Last year I had the opportunity to write about Josef Frank, one of my very favourite textile designers, for my Level 2 interior design course. I’ve been borderline obsessed with all things Josef Frank for years now. If you spend time on Pinterest, there’s a very good chance that you’ve seen Frank’s iconic designs on wallpaper or upholstery. Keep reading to learn about the man behind those designs!
Josef Frank was an influential Austrian-born architect of Jewish ancestry, who became best known for his textile and furniture designs. It was Frank’s Jewish heritage that led him to flee the Nazism that was starting to take hold of his native Austria in 1933. Frank made a new and successful life in Sweden and later gained Swedish citizenship in 1939. Before moving to Sweden, Frank studied architecture at the Vienna Institute of Technology and later taught at the Vienna School of Art from 1919-1925. As a young man, Frank had already gained notoriety in Vienna as part of the Modernism movement. It was during his time at the Vienna Institute of Art that Frank started to realise what Modernism meant to him. He disagreed with his contemporary, the iconic French architect and designer Le Corbusier, who thought the home should be “a machine for living in”. Frank wanted the home to be a place of comfort and bright colour. He strongly disliked the tubular steel furniture that was a staple of the Bauhaus movement. He felt that Modernism was growing too pragmatic and he favoured a freer approach to design. It was Frank’s strong love of pattern, colour, and comfort that made him one of the most iconic textile and furniture designers in Swedish history. Josef Frank’s iconic designs are as important to the Scandinavian Modern movement as Lucienne Day’s are to British Mid-Century Modern.
In a Modernist world promoting the use of monochromatic colour schemes, Frank wrote, “The monochromatic surface appears uneasy, while patterns are calming, and the observer is unwillingly influenced by the slow, calm way it is produced. The richness of decoration cannot be fathomed so quickly, in contrast to the monochromatic surface which doesn’t invite any further interest and therefore one is immediately finished with it.”.
Just one year after his move to Sweden, Frank began work for the iconic Swedish textile company Svenskt Tenn. During Frank’s time at Svenskt Tenn, encouraged by his producer Estrid Ericson, he produced over 2,000 furniture sketches and 160 textile designs which are now part of Svenskt Tenn’s archives, with many still being produced by them today.

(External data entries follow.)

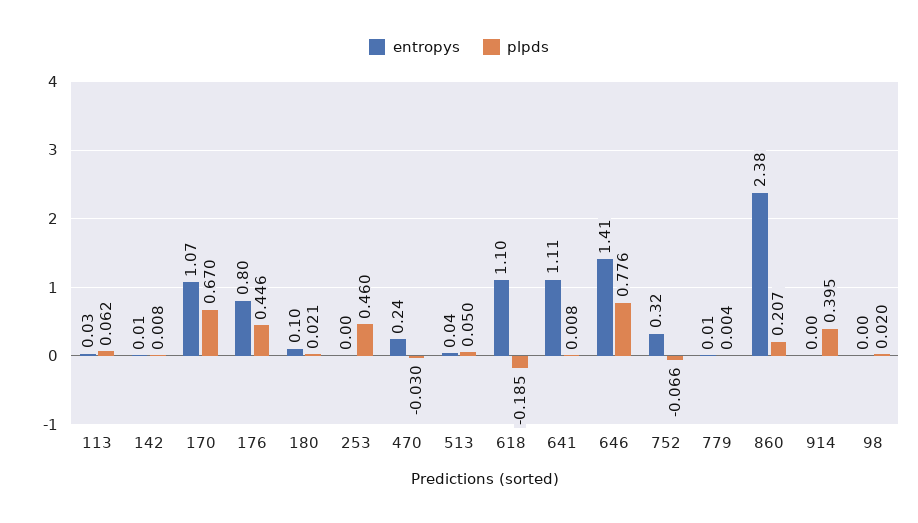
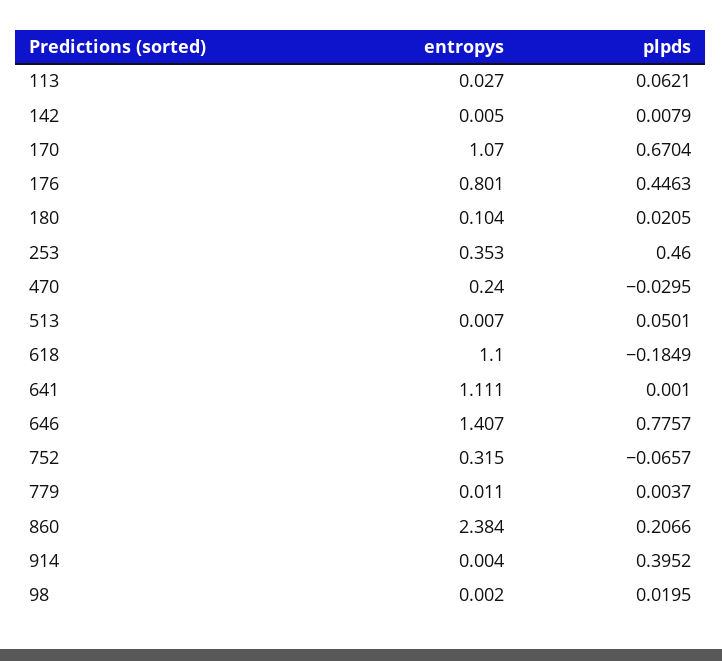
  {
    "entropys": {
      "113": 0.027,
      "142": 0.005,
      "170": 1.07,
      "176": 0.801,
      "180": 0.104,
-     "253": 0,
+     "253": 0.353,
      "470": 0.24,
-     "513": 0.04,
+     "513": 0.007,
      "618": 1.1,
      "641": 1.111,
      "646": 1.407,
      "752": 0.315,
      "779": 0.011,
      "860": 2.384,
      "914": 0.004,
      "98": 0.002
    },
    "plpds": {
      "113": 0.0621,
      "142": 0.0079,
      "170": 0.6704,
      "176": 0.4463,
      "180": 0.0205,
      "253": 0.46,
      "470": -0.0295,
      "513": 0.0501,
      "618": -0.1849,
-     "641": 0.008,
+     "641": 0.001,
      "646": 0.7757,
      "752": -0.0657,
      "779": 0.0037,
      "860": 0.2066,
      "914": 0.3952,
      "98": 0.0195
    }
  }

At the height of the Second World War, Frank was forced to leave Sweden for Manhattan. It was during this time in Manhattan that he created some of his most legendary designs featuring trees, flowers and fruit. In September of 1944, Frank gave Ericson 50 new designs for her 50th birthday, many of these created during his time in Manhattan. Swedish Prince Eugen was a great fan, particularly of the new designs, and declared that Frank’s new designs had exceeded the work of Frank’s role model, William Morris. When looking at the work of Josef Frank and William Morris of the Arts and Crafts movement, the designs may seem to be completely different, but they are in fact similar in at least one way. William Morris believed that a design featuring nature should be stylised and not an attempt at recreating nature as it appears. Josef Frank also created stylised versions of nature, although more bold in colour. Josef Frank’s bold choices in colour and pattern set him apart from his Modernist contemporaries, those bold choices have made him a design legend.
Josef Frank’s textile designs are influenced by William Morris of the Arts & Crafts movement. Frank’s stylised designs of nature fit into William Morris’s belief that one should not try to recreate nature, but to stylise it. Frank’s style may be influenced by William Morris, but his textile designs are the embodiment of Swedish Modern with his bold use of colour on neutral background. He is the textile king of Swedish Modern Design.
Josef Frank often used walnut, birch, or mahogany for his modern furniture designs, like many Scandinavian Modernists. It was all about showing off the natural beauty of the wood while still keeping things modern with stylised table feet or tapered legs. Frank preferred furniture cushions to be generously cushioned for comfort. Frank’s lighting was sleek and without ornament, functional and beautiful, which would certainly please his design hero, William Morris, while still influencing Modern design.